We live in a consumer culture. In our modern, industrialized world, few are concerned with the ancient issue of survival. We don’t worry about whether or not our children will survive the winter or if our crops will provide enough food in the event of a drought. No, most citizens of first world nations have less pressing concerns. But even if these concerns aren’t really matters of life and death, the absence of real threats elevates our (relatively) inconsequential worries to levels of high importance. Thus, we become fixated on certain goals or interests that our ancestors never would have had the time to pursue.
For some, this means sports or other forms of entertainment. For others, it might have to do with a desire to improve one’s own physical body, and for the vast majority of Americans, it’s all about making purchases. Whether consciously or not, we tend to apply value to ourselves—and to others—based upon what they have and what they can afford. This has led to a society in which new technological innovations are released almost yearly. Mobile smart devices have only been around for a few years, but Apple is getting ready to release the iPhone 6. iPhone users are expected to upgrade their phones approximately every six months, and many are eager to comply. However, the real question regarding purchasable technology is a deceptively simple one. When we drop a few hundred (or even thousand) dollars on some unnecessary gadget or device, does it, in fact, make us happy?
Well, to start, there is certainly an adrenaline rush of excitement when we make new purchases. That alone could be considered happiness were it not generally so short lived. However, buyer’s remorse often sets in not long after. Real happiness must be longer lasting. Thus, the question of whether technology can make people happy needs to be focused on what it can do for us.For example, let’s take a look at the modern automobile. Few could argue that the invention of the car made it easier for people to safely travel long distances in a short amount of time. On the other hand, motorized vehicles carry with them their own commitments, including the need for expensive fuel, maintenance, and insurance. So, when one weighs the benefits against the costs (both financial and personal) of car ownership, in which direction does the scale tip?
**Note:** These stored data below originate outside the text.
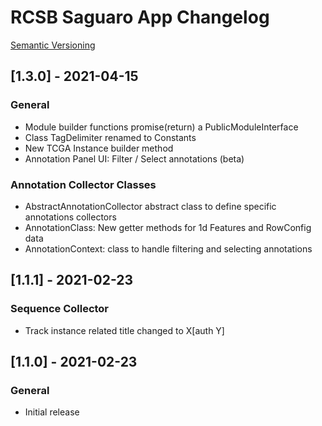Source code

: # RCSB Saguaro App Changelog

[Semantic Versioning](https://semver.org/)

## [1.3.0] - 2021-04-15
### General
- Module builder functions promise(return) a PublicModuleInterface
- Class TagDelimiter renamed to Constants
- New TCGA Instance builder method
- Annotation Panel UI: Filter / Select annotations (beta)

### Annotation Collector Classes
- AbstractAnnotationCollector abstract class to define specific annotations collectors
- AnnotationClass: New getter methods for 1d Features and RowConfig data 
- AnnotationContext: class to handle filtering and selecting annotations 

## [1.1.1] - 2021-02-23
### Sequence Collector
- Track instance related title changed to X[auth Y]

## [1.1.0] - 2021-02-23
### General
- Initial release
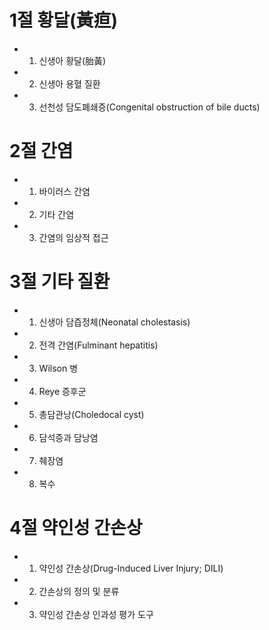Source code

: # 1절 황달(黃疸)
- 1. 신생아 황달(胎黃)
- 2. 신생아 용혈 질환
- 3. 선천성 담도폐쇄증(Congenital obstruction of bile ducts)
# 2절 간염
- 1. 바이러스 간염
- 2. 기타 간염
- 3. 간염의 임상적 접근
# 3절 기타 질환
- 1. 신생아 담즙정체(Neonatal cholestasis)
- 2. 전격 간염(Fulminant hepatitis)
- 3. Wilson 병
- 4. Reye 증후군
- 5. 총담관낭(Choledocal cyst)
- 6. 담석증과 담낭염
- 7. 췌장염
- 8. 복수
# 4절 약인성 간손상
- 1. 약인성 간손상(Drug-Induced Liver Injury; DILI)
- 2. 간손상의 정의 및 분류
- 3. 약인성 간손상 인과성 평가 도구
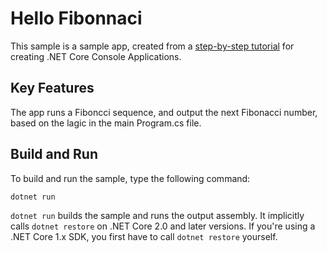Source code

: Hello Fibonnaci
================

This sample is a sample app, created from a [step-by-step tutorial](https://docs.microsoft.com/dotnet/core/tutorials/using-with-xplat-cli)
for creating .NET Core Console Applications. 

Key Features
------------

The app runs a Fiboncci sequence, and output the next Fibonacci number, based on the lagic in the main Program.cs file.

Build and Run
-------------

To build and run the sample, type the following command:

`dotnet run`

`dotnet run` builds the sample and runs the output assembly. It implicitly calls `dotnet restore` on .NET Core 2.0 and later versions. If you're using a .NET Core 1.x SDK, you first have to call `dotnet restore` yourself.
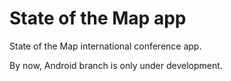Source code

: State of the Map app
====

State of the Map international conference app.

By now, Android branch is only under development.
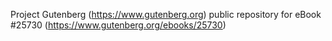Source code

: Project Gutenberg (https://www.gutenberg.org) public repository for eBook #25730 (https://www.gutenberg.org/ebooks/25730)
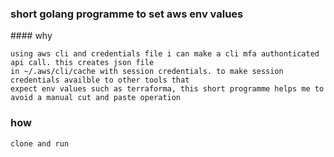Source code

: ### short golang programme to set aws env values


#### why


	using aws cli and credentials file i can make a cli mfa authonticated api call. this creates json file
	in ~/.aws/cli/cache with session credentials. to make session credentials availble to other tools that 
	expect env values such as terraforma, this short programme helps me to avoid a manual cut and paste operation

### how

	clone and run 
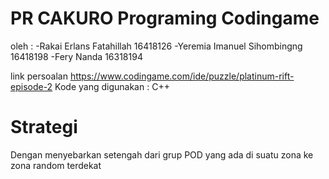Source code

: # PR CAKURO Programing Codingame
oleh :
-Rakai Erlans Fatahillah 16418126
-Yeremia Imanuel Sihombingng 16418198
-Fery Nanda 16318194

link persoalan https://www.codingame.com/ide/puzzle/platinum-rift-episode-2
Kode yang digunakan : C++

# Strategi
Dengan menyebarkan setengah dari grup POD yang ada di suatu zona ke zona random terdekat
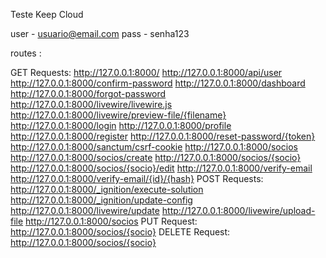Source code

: Teste Keep Cloud

user - usuario@email.com
pass - senha123

routes : 

 GET Requests:
http://127.0.0.1:8000/
http://127.0.0.1:8000/api/user
http://127.0.0.1:8000/confirm-password
http://127.0.0.1:8000/dashboard
http://127.0.0.1:8000/forgot-password
http://127.0.0.1:8000/livewire/livewire.js
http://127.0.0.1:8000/livewire/preview-file/{filename}
http://127.0.0.1:8000/login
http://127.0.0.1:8000/profile
http://127.0.0.1:8000/register
http://127.0.0.1:8000/reset-password/{token}
http://127.0.0.1:8000/sanctum/csrf-cookie
http://127.0.0.1:8000/socios
http://127.0.0.1:8000/socios/create
http://127.0.0.1:8000/socios/{socio}
http://127.0.0.1:8000/socios/{socio}/edit
http://127.0.0.1:8000/verify-email
http://127.0.0.1:8000/verify-email/{id}/{hash}
POST Requests:
http://127.0.0.1:8000/_ignition/execute-solution
http://127.0.0.1:8000/_ignition/update-config
http://127.0.0.1:8000/livewire/update
http://127.0.0.1:8000/livewire/upload-file
http://127.0.0.1:8000/socios
PUT Request:
http://127.0.0.1:8000/socios/{socio}
DELETE Request:
http://127.0.0.1:8000/socios/{socio}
Home automation providers such as Vivint, or ADT believe that smart home technology can make life easier. Indeed, home automation has been proven to increase home energy efficiency and to reduce the time spent on household chores. It also allows homeowners to better enjoy their time away from home through the use of remote monitored security systems. Those who have embraced home automation would suggest that it really has improved their quality of life. Likewise, businesses that use the latest technologies as tools in the workplace make it easier for employees to do their jobs, thus decreasing employee stress and lowering employee turnover rates.
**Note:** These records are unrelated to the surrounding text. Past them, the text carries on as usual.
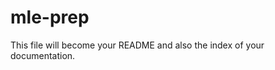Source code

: # mle-prep

<!-- WARNING: THIS FILE WAS AUTOGENERATED! DO NOT EDIT! -->

This file will become your README and also the index of your
documentation.
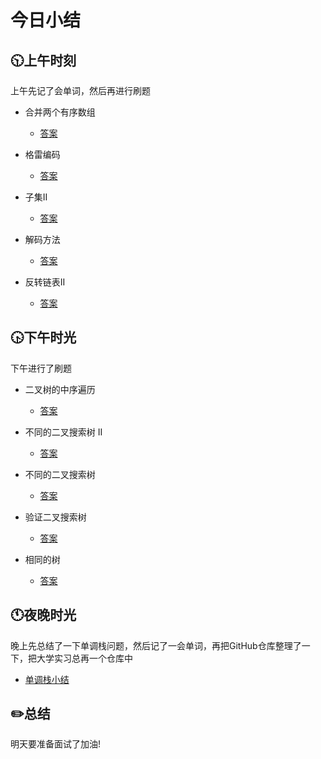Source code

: # 今日小结

## :clock1030:上午时刻

上午先记了会单词，然后再进行刷题

* 合并两个有序数组

  * [答案](https://github.com/zhou-ning/LeetCode/blob/master/leetCode/merge2.java)
* 格雷编码

  * [答案](https://github.com/zhou-ning/LeetCode/blob/master/leetCode/grayCode.java)
* 子集II

  * [答案](https://github.com/zhou-ning/LeetCode/blob/master/leetCode/subsetsWithDup.java)
* 解码方法

  * [答案](https://github.com/zhou-ning/LeetCode/blob/master/leetCode/numDecodings.java)
* 反转链表II

  * [答案](https://github.com/zhou-ning/LeetCode/blob/master/leetCode/reverseBetween.java)




## :clock430:下午时光

下午进行了刷题
* 二叉树的中序遍历

  * [答案](https://github.com/zhou-ning/LeetCode/blob/master/leetCode/inorderTraversal.java)
* 不同的二叉搜索树 II

  * [答案](https://github.com/zhou-ning/LeetCode/blob/master/leetCode/generateTrees.java)
* 不同的二叉搜索树 

  * [答案](https://github.com/zhou-ning/LeetCode/blob/master/leetCode/numTrees.java)
* 验证二叉搜索树 

  * [答案](https://github.com/zhou-ning/LeetCode/blob/master/leetCode/isValidBST.java)
* 相同的树 

  * [答案](https://github.com/zhou-ning/LeetCode/blob/master/leetCode/isSameTree.java)

## :clock11:夜晚时光

晚上先总结了一下单调栈问题，然后记了一会单词，再把GitHub仓库整理了一下，把大学实习总再一个仓库中

* [单调栈小结](https://www.cnblogs.com/zhou-ning/articles/13326554.html)

## :pencil2:总结

明天要准备面试了加油!
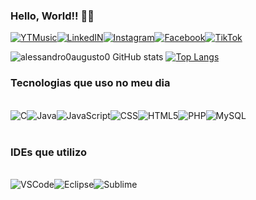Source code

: ### Hello, World!! 👨‍💻

[![YTMusic](https://img.shields.io/badge/YouTube_Music-FF0000?style=for-the-badge&logo=youtube-music&logoColor=white)](https://music.youtube.com/browse/VLPLpIf5bFktZoVSl1a0ILWEzdMpdjm_cQcb)[![LinkedIN](https://img.shields.io/badge/LinkedIn-0077B5?style=for-the-badge&logo=linkedin&logoColor=white)](https://www.linkedin.com/in/alessandro-augusto-533302208/)[![Instagram](https://img.shields.io/badge/Instagram-E4405F?style=for-the-badge&logo=instagram&logoColor=white)](https://www.instagram.com/alessandroaugusto0/)[![Facebook](https://img.shields.io/badge/Facebook-1877F2?style=for-the-badge&logo=facebook&logoColor=white)](https://www.facebook.com/alessandro.augusto.566790/)[![TikTok](https://img.shields.io/badge/TikTok-000000?style=for-the-badge&logo=tiktok&logoColor=white)](https://www.tiktok.com/@alessandroaugusto00)

![alessandro0augusto0 GitHub stats](https://github-readme-stats.vercel.app/api?username=alessandro0augusto0&show_icons=true&theme=transparent) [![Top Langs](https://github-readme-stats.vercel.app/api/top-langs/?username=alessandro0augusto0)](https://github.com/alessandro0augusto0/github-readme-stats)

### Tecnologias que uso no meu dia

<div style="display: inline_block"><br/><img align="center" alt="C" src="https://img.shields.io/badge/C-00599C?style=for-the-badge&logo=c&logoColor=white"/><img align="center" alt="Java" src="https://img.shields.io/badge/Java-ED8B00?style=for-the-badge&logo=openjdk&logoColor=white"/><img align="center" alt="JavaScript" src="https://img.shields.io/badge/JavaScript-323330?style=for-the-badge&logo=javascript&logoColor=F7DF1E"/><img align="center" alt="CSS" src="https://img.shields.io/badge/CSS-239120?&style=for-the-badge&logo=css3&logoColor=white"/><img align="center" alt="HTML5" src="https://img.shields.io/badge/HTML5-E34F26?style=for-the-badge&logo=html5&logoColor=white"/><img align="center" alt="PHP" src="https://img.shields.io/badge/PHP-777BB4?style=for-the-badge&logo=php&logoColor=white"/><img align="center" alt="MySQL" src="https://img.shields.io/badge/MySQL-00000F?style=for-the-badge&logo=mysql&logoColor=white"/></div><br/>

### IDEs que utilizo

<div style="display: inline_block"><br/>
  <img align="center" alt="VSCode" src="https://img.shields.io/badge/Visual_Studio_Code-0078D4?style=for-the-badge&logo=visual%20studio%20code&logoColor=white"/><img align="center" alt="Eclipse" src="https://img.shields.io/badge/Eclipse-2C2255?style=for-the-badge&logo=eclipse&logoColor=white"/><img align="center" alt="Sublime" src="https://img.shields.io/badge/sublime_text-%23575757.svg?&style=for-the-badge&logo=sublime-text&logoColor=important"/>
</div>
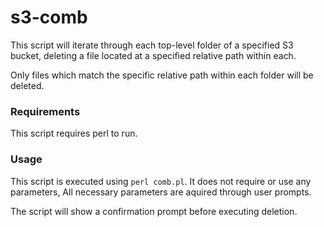 # s3-comb
This script will iterate through each top-level folder of a specified S3 bucket, deleting a file located at a specified relative path within each.

Only files which match the specific relative path within each folder will be deleted.


### Requirements
This script requires perl to run.


### Usage
This script is executed using `perl comb.pl`. It does not require or use any parameters, All necessary parameters are aquired through user prompts.

The script will show a confirmation prompt before executing deletion.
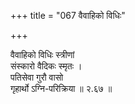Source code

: +++
title = "067 वैवाहिको विधिः"

+++


वैवाहिको विधिः स्त्रीणां  
संस्कारो वैदिकः स्मृतः ।  
पतिसेवा गुरौ वासो  
गृहार्थो ऽग्नि-परिक्रिया  ॥ २.६७ ॥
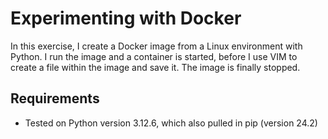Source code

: # Experimenting with Docker

In this exercise, I create a Docker image from a Linux environment with Python. I run the image and a container is started, before I use VIM to create a file within the image and save it. The image is finally stopped.

## Requirements

- Tested on Python version 3.12.6, which also pulled in pip (version 24.2)
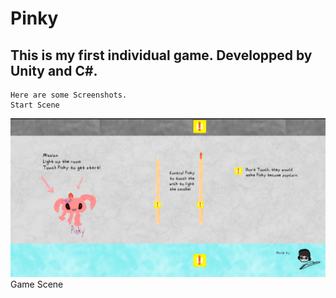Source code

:# Pinky
This is my first individual game. Developped by Unity and C#.
--------------
    Here are some Screenshots.
    Start Scene
![image](https://github.com/AmousQiu/Pinky/blob/master/StartScene.PNG)
    Game Scene
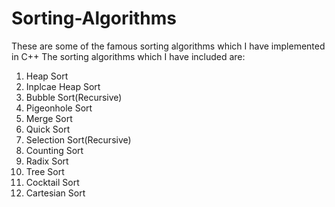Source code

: # Sorting-Algorithms
These are some of the famous sorting algorithms which I have implemented in C++
The sorting algorithms which I have included are:
 1) Heap Sort
 2) Inplcae Heap Sort
 3) Bubble Sort(Recursive)
 4) Pigeonhole Sort
 5) Merge Sort
 6) Quick Sort
 7) Selection Sort(Recursive)
 8) Counting Sort
 9) Radix Sort
10) Tree Sort
11) Cocktail Sort 
12) Cartesian Sort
These applications make aspects of our lives easier, and we often interpret “ease” as “happiness.” Then there are technologies that are designed for the sole purpose of entertainment. A large portion of the people who are using the internet at any specific moment aren’t doing it for any reason other than to pass the time. Even purely informational sites are leaning in the direction of entertainment in the hopes that their content will be enjoyed by enough people that it will “go viral,” but web surfing comes with its own costs and dangers. People may become exposed to unsettling ideas or images, and malicious online programs might infect their systems or compromise their personal data.
Of course, technology has grown to assist us with these problems as well, providing advanced threat protection that allows users to enjoy technology without taking risks. Is enjoyment happiness? Is entertainment? Do all of these advancements together make us, as a society, happy? It’s impossible to say. The United States is one of the most technologically advanced nations on the planet, and yet it also has one of the highest percentages of clinically depressed people. However, there are too many factors involved to be able to draw empirical connections between the two points.
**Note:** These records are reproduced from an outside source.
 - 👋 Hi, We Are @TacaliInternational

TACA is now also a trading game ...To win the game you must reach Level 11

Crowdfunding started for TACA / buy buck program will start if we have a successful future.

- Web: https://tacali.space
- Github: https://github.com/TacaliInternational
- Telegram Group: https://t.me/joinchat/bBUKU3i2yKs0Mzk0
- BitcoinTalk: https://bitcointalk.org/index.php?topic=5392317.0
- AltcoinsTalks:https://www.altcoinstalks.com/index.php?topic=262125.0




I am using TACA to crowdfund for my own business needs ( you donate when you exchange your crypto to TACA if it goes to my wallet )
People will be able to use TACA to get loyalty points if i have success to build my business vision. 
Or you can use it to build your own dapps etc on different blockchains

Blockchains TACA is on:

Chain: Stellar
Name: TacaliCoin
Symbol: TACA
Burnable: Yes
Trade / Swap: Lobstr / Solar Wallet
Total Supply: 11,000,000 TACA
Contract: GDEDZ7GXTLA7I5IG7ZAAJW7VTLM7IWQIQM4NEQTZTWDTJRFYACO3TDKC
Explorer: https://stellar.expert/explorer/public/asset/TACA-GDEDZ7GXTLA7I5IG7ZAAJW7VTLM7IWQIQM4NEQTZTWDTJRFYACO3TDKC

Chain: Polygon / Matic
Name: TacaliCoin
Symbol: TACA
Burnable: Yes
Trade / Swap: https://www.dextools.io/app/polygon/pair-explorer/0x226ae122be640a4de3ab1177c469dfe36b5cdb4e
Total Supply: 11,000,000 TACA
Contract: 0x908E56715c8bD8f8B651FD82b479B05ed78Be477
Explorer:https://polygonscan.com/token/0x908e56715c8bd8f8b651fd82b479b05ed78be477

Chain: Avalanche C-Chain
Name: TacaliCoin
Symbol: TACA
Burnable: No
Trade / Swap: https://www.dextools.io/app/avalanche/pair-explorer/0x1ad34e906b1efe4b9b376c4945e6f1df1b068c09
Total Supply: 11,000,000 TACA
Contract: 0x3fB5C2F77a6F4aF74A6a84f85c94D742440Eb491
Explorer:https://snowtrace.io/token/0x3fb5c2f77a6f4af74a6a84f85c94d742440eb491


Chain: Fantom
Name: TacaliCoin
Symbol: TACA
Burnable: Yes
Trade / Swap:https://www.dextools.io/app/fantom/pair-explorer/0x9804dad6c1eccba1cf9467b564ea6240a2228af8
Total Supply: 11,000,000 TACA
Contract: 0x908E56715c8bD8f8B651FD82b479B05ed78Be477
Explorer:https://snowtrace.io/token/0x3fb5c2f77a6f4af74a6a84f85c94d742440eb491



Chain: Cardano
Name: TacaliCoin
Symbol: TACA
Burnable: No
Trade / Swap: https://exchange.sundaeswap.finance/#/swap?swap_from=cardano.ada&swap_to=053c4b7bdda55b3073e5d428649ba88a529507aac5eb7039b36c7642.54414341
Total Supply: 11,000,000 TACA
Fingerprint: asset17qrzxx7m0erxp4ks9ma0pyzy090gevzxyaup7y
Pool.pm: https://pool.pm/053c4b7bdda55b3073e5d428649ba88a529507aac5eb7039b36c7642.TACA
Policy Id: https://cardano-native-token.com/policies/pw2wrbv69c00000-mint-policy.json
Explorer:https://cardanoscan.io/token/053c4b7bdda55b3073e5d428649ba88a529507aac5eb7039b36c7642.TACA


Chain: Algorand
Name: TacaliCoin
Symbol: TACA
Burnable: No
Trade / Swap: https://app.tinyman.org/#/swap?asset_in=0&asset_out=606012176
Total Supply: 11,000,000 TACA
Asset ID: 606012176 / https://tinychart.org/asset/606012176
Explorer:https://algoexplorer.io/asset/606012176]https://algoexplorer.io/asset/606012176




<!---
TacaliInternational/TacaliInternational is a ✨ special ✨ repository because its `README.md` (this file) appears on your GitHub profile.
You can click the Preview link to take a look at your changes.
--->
When asked directly, most people are quick to confirm that technology has improved quality of life. Many focus on the ease of modern communication or the instant gratification that it entails. However, some are less happy about the need to always be connected while others complain that technology has had a negative impact on society’s “people skills.” Whether it’s improving the quality of our lives or not, one thing seems obvious: In our modern consumer culture where products and services have become goals in and of themselves new technology isn’t going anywhere. It’s up to each of us personally to evaluate our own lives and ask ourselves, Does this make me happy?